I am not young-ish like Pastor Greg, in fact I'm old-ish enough to be his mother. (If I *were* his mother, I'd be very proud!) I, too, feel that the younger generation as a whole are much more accepting of these differences (I know my daughter is, who I'm also very proud of!). I'm hoping (and praying) that the church doesn't alienate the younger generation with unloving examples and decisions, so that there continues to be a church to spread His love for generations to come.
-rita
I love my God, my faith, my "religion, my church, my fellow worshipers, my pastors, the person next to me who needs my love, and who's love I desparately need, but lately I have not loved the leadership of the United Methodist Church.
I don't have enough knowledge to argue with any authority, but I am at a loss to understand some of the events I've read about and witnessed.
At the end of the day I will continue to believe that we all have a voice.

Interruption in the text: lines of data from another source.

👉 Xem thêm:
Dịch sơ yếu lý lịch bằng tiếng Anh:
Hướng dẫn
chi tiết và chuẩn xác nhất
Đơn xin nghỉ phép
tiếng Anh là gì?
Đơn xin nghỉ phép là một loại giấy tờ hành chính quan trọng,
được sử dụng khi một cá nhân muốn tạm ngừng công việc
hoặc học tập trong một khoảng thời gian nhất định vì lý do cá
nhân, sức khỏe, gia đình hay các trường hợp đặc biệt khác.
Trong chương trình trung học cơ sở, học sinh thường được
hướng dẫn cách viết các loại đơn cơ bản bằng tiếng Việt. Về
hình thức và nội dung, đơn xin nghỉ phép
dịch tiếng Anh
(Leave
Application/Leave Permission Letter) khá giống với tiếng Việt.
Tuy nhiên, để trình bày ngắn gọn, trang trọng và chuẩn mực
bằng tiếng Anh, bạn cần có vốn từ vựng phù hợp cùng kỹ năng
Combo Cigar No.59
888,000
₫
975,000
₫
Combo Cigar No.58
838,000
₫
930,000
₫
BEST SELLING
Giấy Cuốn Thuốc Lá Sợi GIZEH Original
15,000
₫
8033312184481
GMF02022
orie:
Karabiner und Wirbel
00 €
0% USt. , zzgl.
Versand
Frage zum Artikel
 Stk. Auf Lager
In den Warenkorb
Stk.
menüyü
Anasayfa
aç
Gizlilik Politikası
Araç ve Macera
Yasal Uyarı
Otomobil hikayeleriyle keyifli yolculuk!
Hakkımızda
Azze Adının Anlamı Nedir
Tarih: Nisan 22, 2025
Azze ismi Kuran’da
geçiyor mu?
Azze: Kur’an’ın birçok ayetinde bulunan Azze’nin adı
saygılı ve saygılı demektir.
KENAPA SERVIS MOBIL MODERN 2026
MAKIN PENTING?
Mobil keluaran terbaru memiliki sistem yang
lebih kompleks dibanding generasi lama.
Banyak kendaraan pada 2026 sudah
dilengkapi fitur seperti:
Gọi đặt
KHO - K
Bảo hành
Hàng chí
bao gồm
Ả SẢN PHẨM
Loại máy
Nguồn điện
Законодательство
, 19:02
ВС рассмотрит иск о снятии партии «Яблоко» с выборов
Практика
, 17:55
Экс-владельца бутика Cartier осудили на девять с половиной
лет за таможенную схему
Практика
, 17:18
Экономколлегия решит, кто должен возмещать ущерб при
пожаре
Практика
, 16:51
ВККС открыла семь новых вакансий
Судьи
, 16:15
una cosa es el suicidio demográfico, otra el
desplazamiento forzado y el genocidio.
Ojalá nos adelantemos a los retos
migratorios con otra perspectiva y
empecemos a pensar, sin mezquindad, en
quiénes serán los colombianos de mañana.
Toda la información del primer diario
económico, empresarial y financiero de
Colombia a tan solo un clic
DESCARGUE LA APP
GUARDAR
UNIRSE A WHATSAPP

Some big, and some small, but in our own ways we can all make a difference. What is it that the UMC hopes to accomplish?
God created us, and created us individually and differently. Sexuality isn't a choice for the majority of people. Life is hard enough ... regardless of our sexual orientation ... without the church also judging people.
I have learned so much from you, greg ... but what sticks with me always is your message that, "I am loved ... unconditionally."
Why are there judgements about what that means?
Keep asking the questions that make us all think, Greg! Keep being you!